3 septembre 2009 – Ils sont jeunes, déscolarisés ou
non scolarisés et habitent dans des quartiers défavorisés de Port-au-Prince
ayant été en proie à la violence. Depuis le 8 juin 2009, ils suivent des cours
de socialisation ou apprennent un métier à l'Ecole nationale des Arts et
Métiers (ENAM) de la capitale haïtienne.
Il s'agit d'un
projet de la Section de la réduction de la violence communautaire (RVC) de la
Mission des Nations Unies pour la stabilisation en Haïti (MINUSTAH), en collaboration avec des
partenaires comme la Mairie de Port-au-Prince et la Commission nationale de
désarmement, démantèlement et de réinsertion (CNDDR). Il est financé à hauteur
de 65.831 dollars par la MINUSTAH.
Quelque 250
jeunes prennent part à ces activités de formation. Parmi eux, 125 proviennent
du quartier de Cité Soleil, à Port-au-Prince. Les disciplines enseignées sont
la plomberie, la mécanique, la ferronnerie, la climatisation et l'électricité.
Parmi les
bénéficiaires, Jimmy St Fleur. Même s'il n'a « jamais pris part à des activités
illicites à Cité Soleil », Jimmy a bien conscience des dangers auxquels
s'expose un jeune sans formation professionnelle. A 23 ans, il est déjà père
d'un enfant de 5 ans dont il doit pourvoir aux besoins.
Il se réjouit
d'avoir l'occasion d'acquérir une formation, seul moyen pour devenir un
professionnel.

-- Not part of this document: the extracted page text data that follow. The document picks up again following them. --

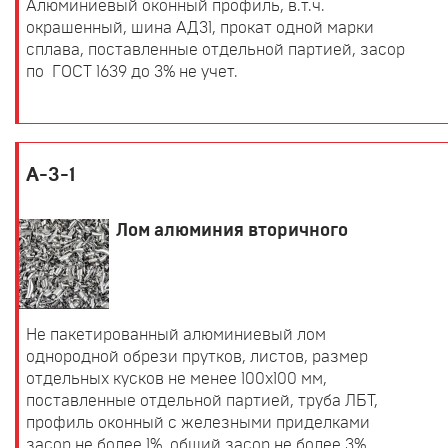
Алюминиевый оконный профиль, в.т.ч.
окрашенный, шина АД31, прокат одной марки
сплава, поставленные отдельной партией, засор
по ГОСТ 1639 до 3% не учет.
А-3-1
Лом алюминия вторичного
Не пакетированный алюминиевый лом
однородной обрези прутков, листов, размер
отдельных кусков не менее 100х100 мм,
поставленные отдельной партией, труба ЛБТ,
профиль оконный с железными приделками
засор не более 1%, общий засор не более 3%,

Jimmy a choisi la climatisation/réfrigération. « Je trouve que
c'est une bonne initiative et c'est mieux que de distribuer de l'argent aux
jeunes », estime-t-il. A l'avenir, il aimerait avoir son propre atelier avec
ses propres clients.
De son côté,
Naphtalie Cémérant, 19 ans, voit dans cette formation une possibilité de
surmonter les problèmes économiques auxquels elle est confrontée. Depuis 2001,
elle a dû arrêter les études primaires à cause des difficultés économiques de
ses parents. Depuis lors, elle passe la majeure partie de son temps à l'église
ou chez elle à ne rien faire.
Aujourd'hui,
grâce au projet de la MINUSTAH, Naphtalie apprend la plomberie. Elle pense
qu'elle pourra gagner sa vie avec ce métier même si les femmes ne sont pas
nombreuses à embrasser cette discipline. Avec ses revenus, elle compte
poursuivre ses études et ainsi acquérir d'autres compétences.
Outre l'aspect
professionnel, le projet vise à développer chez les participants l'estime de
soi et la capacité de résolution de conflit. Et après la formation, la RVC
envisage de solliciter des stages en entreprise pour les participants afin que
ceux-ci puissent parfaire leurs connaissances. Cette section de la MINUSTAH
compte aussi appuyer les jeunes diplômés à former des groupements
socioprofessionnels à caractère coopératif.
A ceux qui ne
remplissent pas les conditions requises pour l'apprentissage d'un métier sont
offerts des cours de lecture, d'écriture en langue créole et des notions de
calcul de base. Il leur est également dispensé des notions de civisme, de
respect des normes et des règles de vivre ensemble communautaire.